* REQUIREMENT:
As the answer, give exactly the lines of the records below from the one with "left hip: (749, 137, 3)" through the one with "left shoulder: (1341, 346, 4)", ends included and pictures left out.

* DATA TO USE:
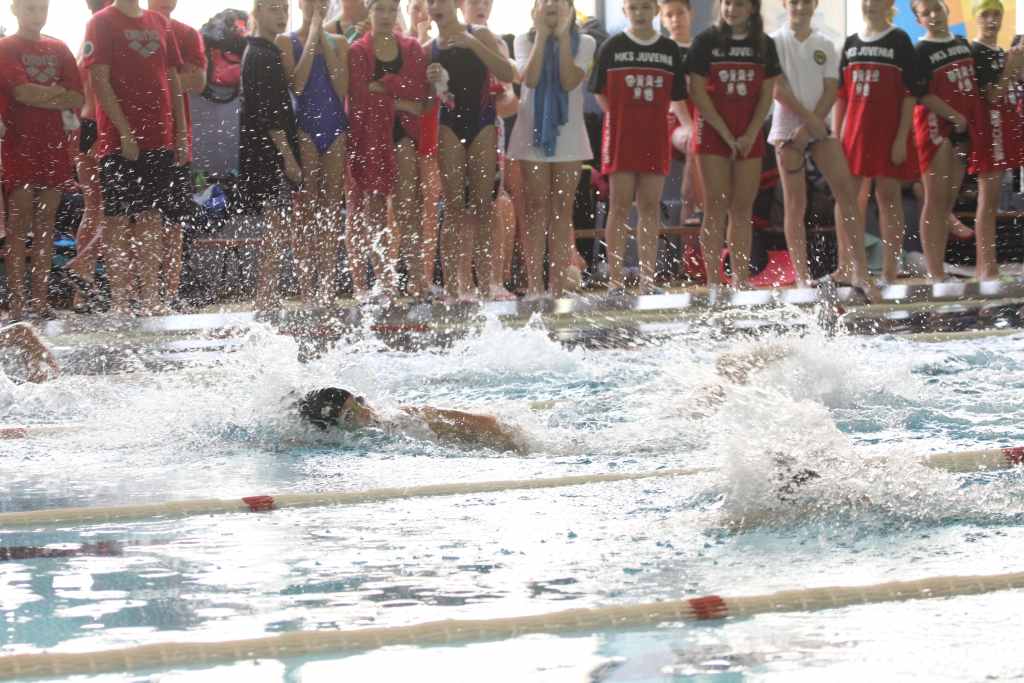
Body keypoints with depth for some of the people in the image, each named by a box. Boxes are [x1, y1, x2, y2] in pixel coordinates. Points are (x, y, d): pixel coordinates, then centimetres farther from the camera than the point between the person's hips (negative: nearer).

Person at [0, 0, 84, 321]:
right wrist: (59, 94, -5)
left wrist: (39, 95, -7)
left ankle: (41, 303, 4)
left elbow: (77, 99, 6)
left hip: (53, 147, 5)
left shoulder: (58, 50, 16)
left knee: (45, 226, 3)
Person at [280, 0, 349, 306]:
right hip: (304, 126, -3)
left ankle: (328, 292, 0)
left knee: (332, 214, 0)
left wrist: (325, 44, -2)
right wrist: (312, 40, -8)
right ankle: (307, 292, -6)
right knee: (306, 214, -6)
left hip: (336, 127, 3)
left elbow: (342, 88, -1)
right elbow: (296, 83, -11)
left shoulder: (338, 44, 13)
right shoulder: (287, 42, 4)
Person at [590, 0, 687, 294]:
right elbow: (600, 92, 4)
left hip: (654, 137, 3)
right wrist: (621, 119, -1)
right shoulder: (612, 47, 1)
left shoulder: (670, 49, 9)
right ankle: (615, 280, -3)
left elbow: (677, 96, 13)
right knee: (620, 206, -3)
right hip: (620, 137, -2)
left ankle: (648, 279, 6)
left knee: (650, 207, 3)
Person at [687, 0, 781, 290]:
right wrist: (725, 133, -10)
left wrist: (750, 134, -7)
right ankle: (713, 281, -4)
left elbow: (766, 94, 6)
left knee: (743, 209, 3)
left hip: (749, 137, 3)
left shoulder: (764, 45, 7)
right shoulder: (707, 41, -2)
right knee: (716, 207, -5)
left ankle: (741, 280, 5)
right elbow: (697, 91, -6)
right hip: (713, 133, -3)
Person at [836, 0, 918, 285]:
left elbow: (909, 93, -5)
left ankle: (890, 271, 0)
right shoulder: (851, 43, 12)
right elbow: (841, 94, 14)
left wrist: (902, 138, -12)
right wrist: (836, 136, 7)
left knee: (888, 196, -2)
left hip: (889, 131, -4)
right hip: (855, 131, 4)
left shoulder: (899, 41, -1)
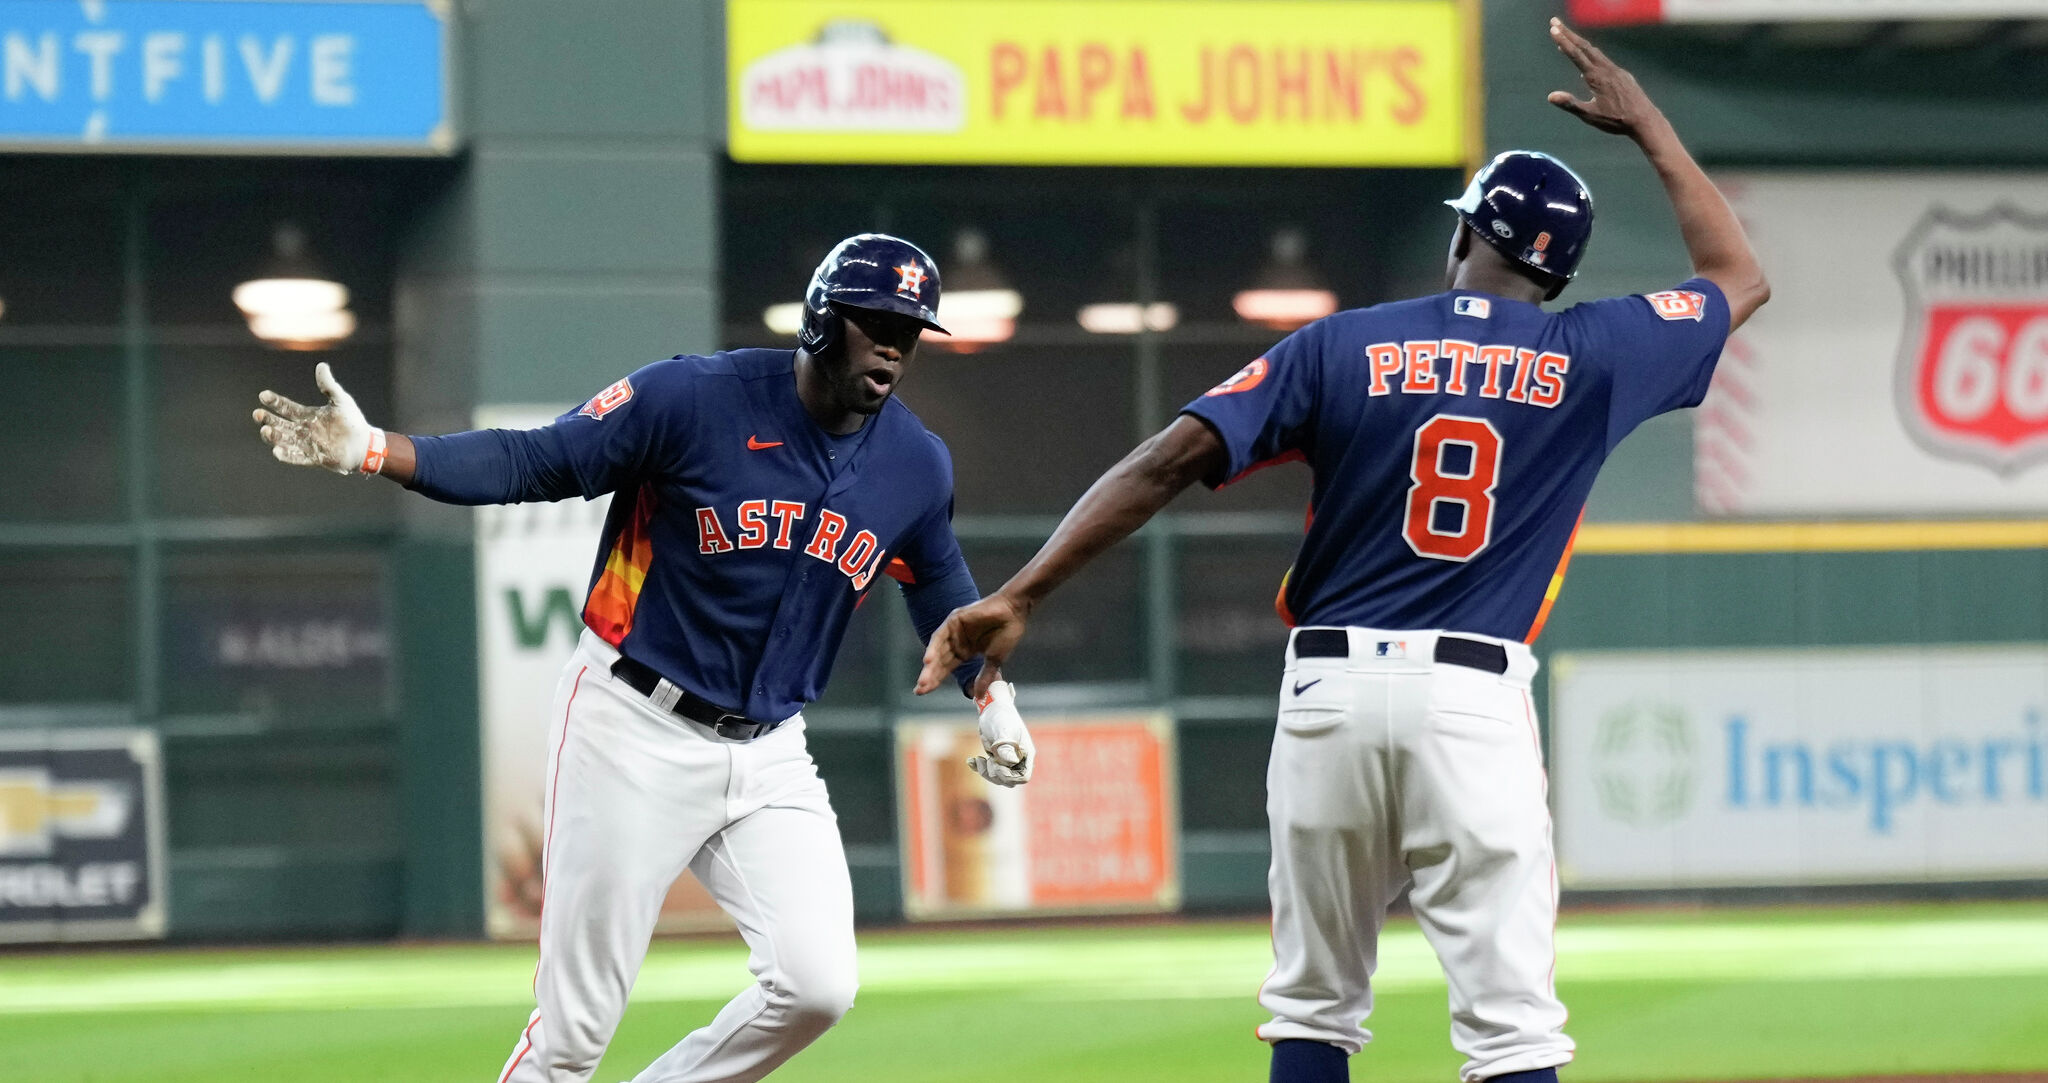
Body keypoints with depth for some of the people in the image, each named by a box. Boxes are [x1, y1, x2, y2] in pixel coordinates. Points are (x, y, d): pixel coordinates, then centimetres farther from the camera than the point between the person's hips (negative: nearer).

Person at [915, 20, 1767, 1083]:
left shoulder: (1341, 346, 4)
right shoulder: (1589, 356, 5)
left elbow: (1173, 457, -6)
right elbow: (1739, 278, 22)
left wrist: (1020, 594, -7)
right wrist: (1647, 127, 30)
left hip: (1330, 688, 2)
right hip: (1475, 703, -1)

* RESULT OF THIS EXERCISE:
left hip: (749, 137, 3)
left shoulder: (764, 45, 7)
right shoulder: (707, 41, -2)
right knee: (716, 207, -5)
left ankle: (741, 280, 5)
right elbow: (697, 91, -6)
right hip: (713, 133, -3)
Person at [836, 0, 918, 285]:
left elbow: (909, 93, -5)
left ankle: (890, 271, 0)
right shoulder: (851, 43, 12)
right elbow: (841, 94, 14)
left wrist: (902, 138, -12)
right wrist: (836, 136, 7)
left knee: (888, 196, -2)
left hip: (889, 131, -4)
right hip: (855, 131, 4)
left shoulder: (899, 41, -1)
Body keypoints with depth for some of the people in the image, each named by a box. Boxes are [x1, y1, x2, y2] in pixel coordinates. Points are (x, y, d): pixel coordinates, then centimetres farther from the camera than the point between the person's hips (negative: nearer).

Person at [915, 20, 1767, 1083]:
left shoulder: (1341, 346, 4)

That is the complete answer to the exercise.